In light of the remarks the council motioned and voted in favor of waiving the rules preventing immediate discussion of public comment during city sessions.
The following day, Tuesday, November 15, 2022, the Huntington City Council by way of Council Chairwoman Holly Mount issued a memorandum to Mayor Steve Williams stating that, “pursuant to Article Three, Section 3.7 of the City Charter,” a special meeting of the council would take place at the City Council Chambers on Friday, November 18, 2022, at 5:00pm.
It would be in this meeting that the council intended to authorize the appointment of “an independent qualified person to conduct an investigation of the expenditures of micro-grant and/or American Rescue Plan Act funds allocated to 9th District Council Member Dale Anderson; and authorizing the chair to file a complaint with the West Virginia Ethics Commission regarding the same.”
Former Councilman Anderson’s resignation notably was announced mere hours prior to the special meeting scheduled to take place during which his ethical behavior was to be the central topic of discussion.
As for Mountain State Strategies political consultant Michael Dillon, an extensive record of fraudulent practices dating back years is a not-so-well-kept secret in political circles throughout the Mountain State.
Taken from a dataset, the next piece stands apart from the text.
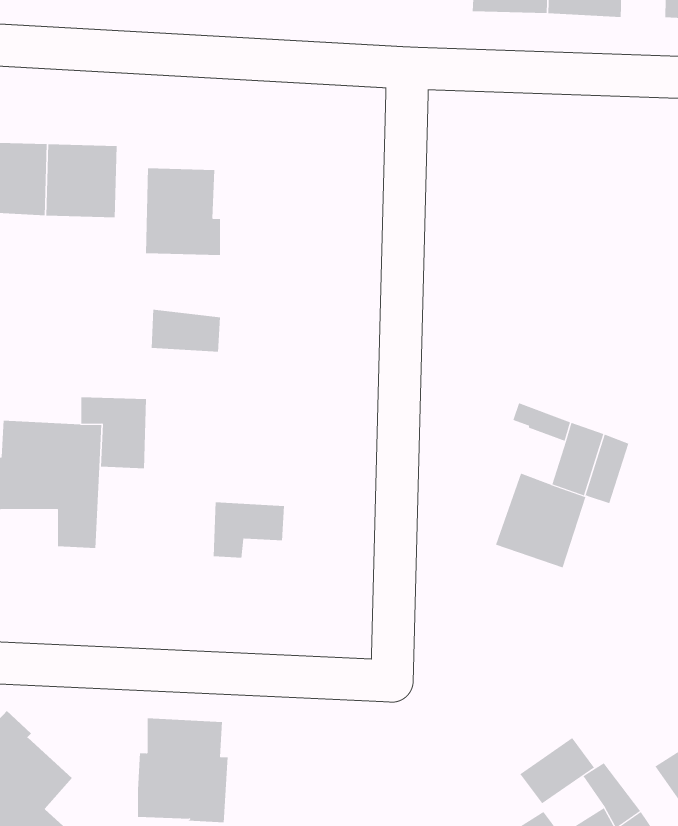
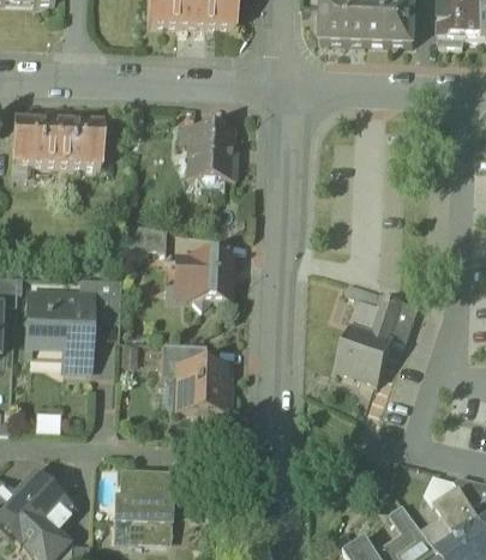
building: [145,168,221,255] -> [188,126,235,180]
building: none -> [173,255,232,308]
building: none -> [178,365,229,413]
building: [519,737,595,804] -> none

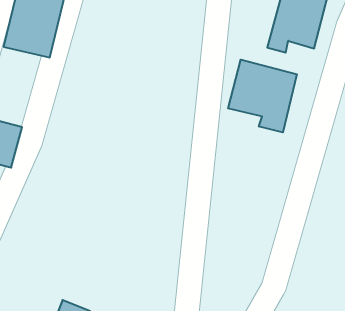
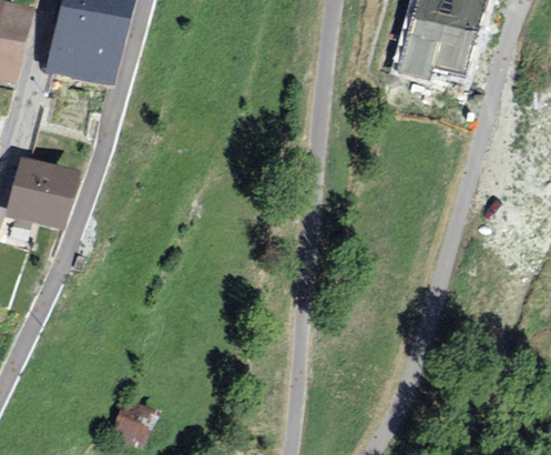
building: [228,60,297,132] -> none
Despite his long-spanning background of nefarious dealings, Dillon’s involvement with local political figures has somehow continued, with Dillon having “worked” with a number of folks involved in the 2022 primary elections, including sitting incumbent for the 28th District, Republican Josh Booth who was ultimately unseated by a single vote.
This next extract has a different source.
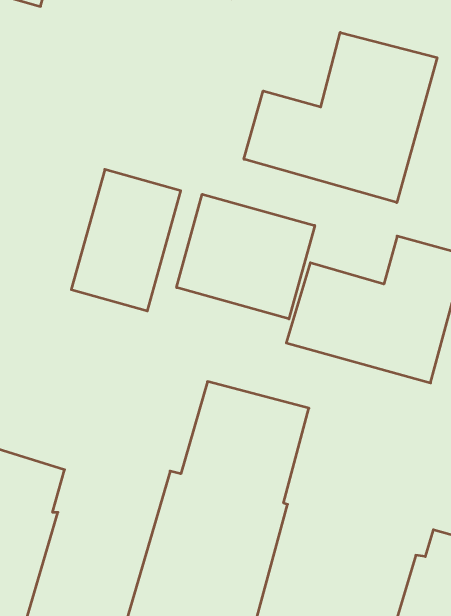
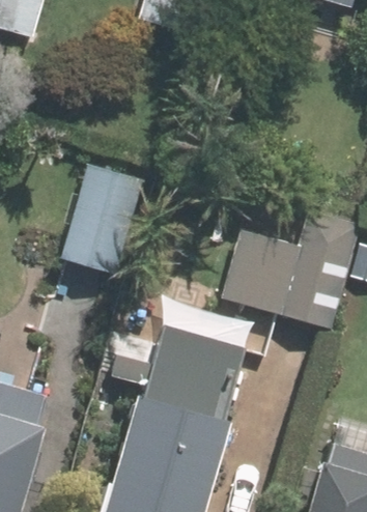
building: [244,32,437,203] -> none
building: [177,194,315,319] -> none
Those who have involved themselves with Dillon in the past tend to paint a similar picture of events as did Billy Ray at Monday’s meeting of the Huntington City Council; that being a sequence of: offer made, funds allocated, funds nowhere to be found, flimsy excuse pertaining to injury or illness, Dillon absconds with funds.
One could surmise that the reason so many affected by this behavior choose not to pursue legal action is that the funds in question are, generally speaking, relatively small in the grand political scheme. As such, it wouldn’t be unreasonable to assume that many actively busy individuals in the political realm would sooner forget about such an incident altogether than jump through legal hoops in pursuit of a few thousand dollars.
However, in circumstances during which behavior of this sort persists with a great enough consistency, there will be an individual – in this case that individual was one Billy Ray – who will put their foot down on a matter of principle and demand answers.
West Virginians, traditionally, also aren’t highly accepting of dishonorable behavior, so to assume that such schemes could continue to go off without a hitch in the Mountain State is imprudent at the very least.
The City of Huntington announced in the wake of Anderson’s resignation that candidates are being sought to fill the District 9 vacancy within the council, and that applications will be received by the City Clerk from 8:30am to 4:30pm from Monday, November 21 through Tuesday, December 6, 2022.
LOOTPRESS will continue to provide updates on this situation as information becomes available.